# Task goal
Go over the entries and report the lines where the word "Zanussi" occurs.

*-*-*

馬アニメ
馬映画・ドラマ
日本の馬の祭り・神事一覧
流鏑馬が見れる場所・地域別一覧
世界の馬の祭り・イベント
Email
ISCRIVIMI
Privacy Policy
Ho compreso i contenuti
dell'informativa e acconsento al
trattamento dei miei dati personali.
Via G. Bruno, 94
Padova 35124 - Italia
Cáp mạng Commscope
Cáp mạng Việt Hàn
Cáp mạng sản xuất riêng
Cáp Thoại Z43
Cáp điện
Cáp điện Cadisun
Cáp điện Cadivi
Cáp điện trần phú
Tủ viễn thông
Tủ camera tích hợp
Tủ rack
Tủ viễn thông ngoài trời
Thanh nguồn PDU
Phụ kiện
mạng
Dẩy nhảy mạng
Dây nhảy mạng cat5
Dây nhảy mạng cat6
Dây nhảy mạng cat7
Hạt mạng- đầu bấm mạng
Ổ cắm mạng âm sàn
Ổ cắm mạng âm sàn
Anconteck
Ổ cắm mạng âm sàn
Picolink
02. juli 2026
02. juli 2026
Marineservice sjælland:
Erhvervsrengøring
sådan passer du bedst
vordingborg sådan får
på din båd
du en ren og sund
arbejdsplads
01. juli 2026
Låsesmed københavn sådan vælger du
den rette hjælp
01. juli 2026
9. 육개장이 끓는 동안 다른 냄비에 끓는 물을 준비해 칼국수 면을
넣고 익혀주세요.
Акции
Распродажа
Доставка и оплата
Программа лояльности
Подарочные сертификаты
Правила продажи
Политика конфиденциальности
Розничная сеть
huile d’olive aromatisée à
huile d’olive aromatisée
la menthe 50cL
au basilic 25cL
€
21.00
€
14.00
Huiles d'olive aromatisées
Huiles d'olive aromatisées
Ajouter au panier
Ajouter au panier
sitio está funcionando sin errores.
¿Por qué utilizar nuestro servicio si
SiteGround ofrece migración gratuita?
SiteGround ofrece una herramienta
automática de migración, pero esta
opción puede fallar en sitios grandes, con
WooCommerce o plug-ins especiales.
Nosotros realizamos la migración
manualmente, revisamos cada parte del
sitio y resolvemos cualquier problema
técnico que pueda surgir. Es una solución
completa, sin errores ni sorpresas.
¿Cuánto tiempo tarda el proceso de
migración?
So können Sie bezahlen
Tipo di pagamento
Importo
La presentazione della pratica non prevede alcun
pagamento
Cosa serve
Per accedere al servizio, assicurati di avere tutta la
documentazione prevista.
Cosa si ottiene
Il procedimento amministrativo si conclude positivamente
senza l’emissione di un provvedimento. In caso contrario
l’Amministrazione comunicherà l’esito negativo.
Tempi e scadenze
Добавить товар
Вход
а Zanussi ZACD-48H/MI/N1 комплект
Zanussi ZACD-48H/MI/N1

*-*-*

# Result for this task
а Zanussi ZACD-48H/MI/N1 комплект
Zanussi ZACD-48H/MI/N1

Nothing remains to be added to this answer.